== EXCERPTED TEXT ==

To screen for HIV-1 superinfection, we used (1) the within-individual maximum patristic distance and (2) the per individual smallest nonmonophyletic cluster size. The first criterion reflects the requirement, for sufficiently variable and genetically distant within-individual sequences [29]. The second criterion distinguishes superinfection from transmission chains initiated by the focal individual [24, 30, 31], and usually, a value ≤0.045 is used to identify transmission clusters in phylogenies [32]. We then varied the maximum patristic distance from ≥0.01 to ≥0.10 and the smallest cluster size from ≥5 to ≥250 sequences, to identify HIV-1 superinfections. The number of cases varied considerably within the smaller thresholds, but for the higher ranges (0.05–0.10 and 20–250), it was less dependent on the thresholds (Figure 2A). We selected a within-individual maximum patristic distance ≥0.05 and a smallest cluster size ≥20 sequences to identify HIV-1 superinfection (Figure 2A and 2B). We identified 325 potential HIV-1 superinfections in the SHCS (Figure 2C; results comparable using RAxML; Supplementary Table 1).

Categorization of the Potential HIV-1 Superinfections in the SHCS

HIV-1 superinfection is described as a much less frequent event compared to initial infection [23]. A previous study showed that approximately 86% of the analyzed cases were linked to misidentified samples or sequences [24]. We thus categorized the potential HIV-1 superinfections to address the evidence for superinfection against potential specimen misidentification (Figure 3). The potential cases were classified into one of 3 categories. The likelihood of being superinfected increases from category 1 to 3, while respectively the likelihood of specimen misidentification decreases. We classified 29 individuals in category 3, 161 in category 2, and 135 in category 1.

===
== DATA SECTION ==

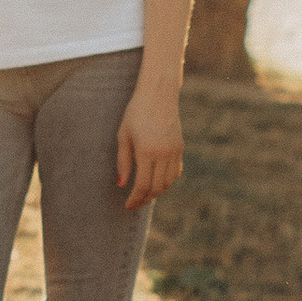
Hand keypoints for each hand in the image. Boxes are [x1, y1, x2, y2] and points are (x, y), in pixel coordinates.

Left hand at [115, 85, 184, 203]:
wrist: (158, 94)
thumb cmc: (136, 113)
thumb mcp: (123, 135)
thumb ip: (123, 161)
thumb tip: (121, 184)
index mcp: (146, 151)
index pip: (142, 185)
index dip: (135, 199)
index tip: (127, 206)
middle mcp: (163, 154)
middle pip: (157, 188)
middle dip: (145, 199)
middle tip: (134, 203)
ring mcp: (174, 151)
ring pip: (168, 182)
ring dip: (157, 192)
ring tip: (144, 194)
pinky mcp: (180, 147)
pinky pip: (175, 171)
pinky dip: (167, 181)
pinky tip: (156, 181)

===

▶ **WORK INSTRUCTIONS**
1. List every distinct reference number cited in square brackets in the passage on HIV-1 superinfection, in ascending order.
2. Reproduce the passage on HIV-1 superinfection word for word, everything from "Categorization of the" down to "in category 1.".
3. Carry on the passage on HIV-1 superinfection, beginning after its last sentence.

▶ **ANSWERS FOR THIS EXERCISE**
1. 23, 24, 29, 30, 31, 32

2.
Categorization of the Potential HIV-1 Superinfections in the SHCS

HIV-1 superinfection is described as a much less frequent event compared to initial infection [23]. A previous study showed that approximately 86% of the analyzed cases were linked to misidentified samples or sequences [24]. We thus categorized the potential HIV-1 superinfections to address the evidence for superinfection against potential specimen misidentification (Figure 3). The potential cases were classified into one of 3 categories. The likelihood of being superinfected increases from category 1 to 3, while respectively the likelihood of specimen misidentification decreases. We classified 29 individuals in category 3, 161 in category 2, and 135 in category 1.

3.
Confirming Potential HIV-1 Superinfection

To validate our approach, we did HIV-1 NFVGS for 128 cases (Figure 4) with available longitudinal plasma samples in the SHCS biobank, around the estimated assumed time of superinfection, and reconstructed the partial pol phylogeny. Using only our selection criteria for HIV-1 superinfection, we confirmed 41 (32%, values summarized in Supplementary Table 2 and Supplementary Figure 1) superinfections in the SHCS. The “confirmed superinfections” were 10 of 15 (66.7%) category 3, 19 of 69 (27.6%) category 2, and 12 of 44 (27.2%) category 1. The varying confirmation rates correlate with the hypothesized superinfection categorization (Figure 3; results consistent using RAxML for phylogeny Supplementary Table 3).

For the 87 unconfirmed superinfections, a potential reason could be mismatches between the time points sequenced for validation and the ones in the initial screening. To investigate this hypothesis, we looked at whether the overlapping time points between the validation and initial screen analyses alone would have allowed us to identify the superinfections in the initial screen. The “lack of evidence” subset represents 61 unconfirmed cases, for which we either had only one or no time point matching between the 2 analyses, or ≥2 matching time points not sufficient to identify the superinfection in our initial analysis. In these cases, we did not confirm superinfection likely because of less informative time points used for validation, taken outside the critical window of superinfection. Thus, the validation for these cases does not allow the confirmation of superinfection but also does not contradict the initial screen (and hence it does not provide evidence against superinfection).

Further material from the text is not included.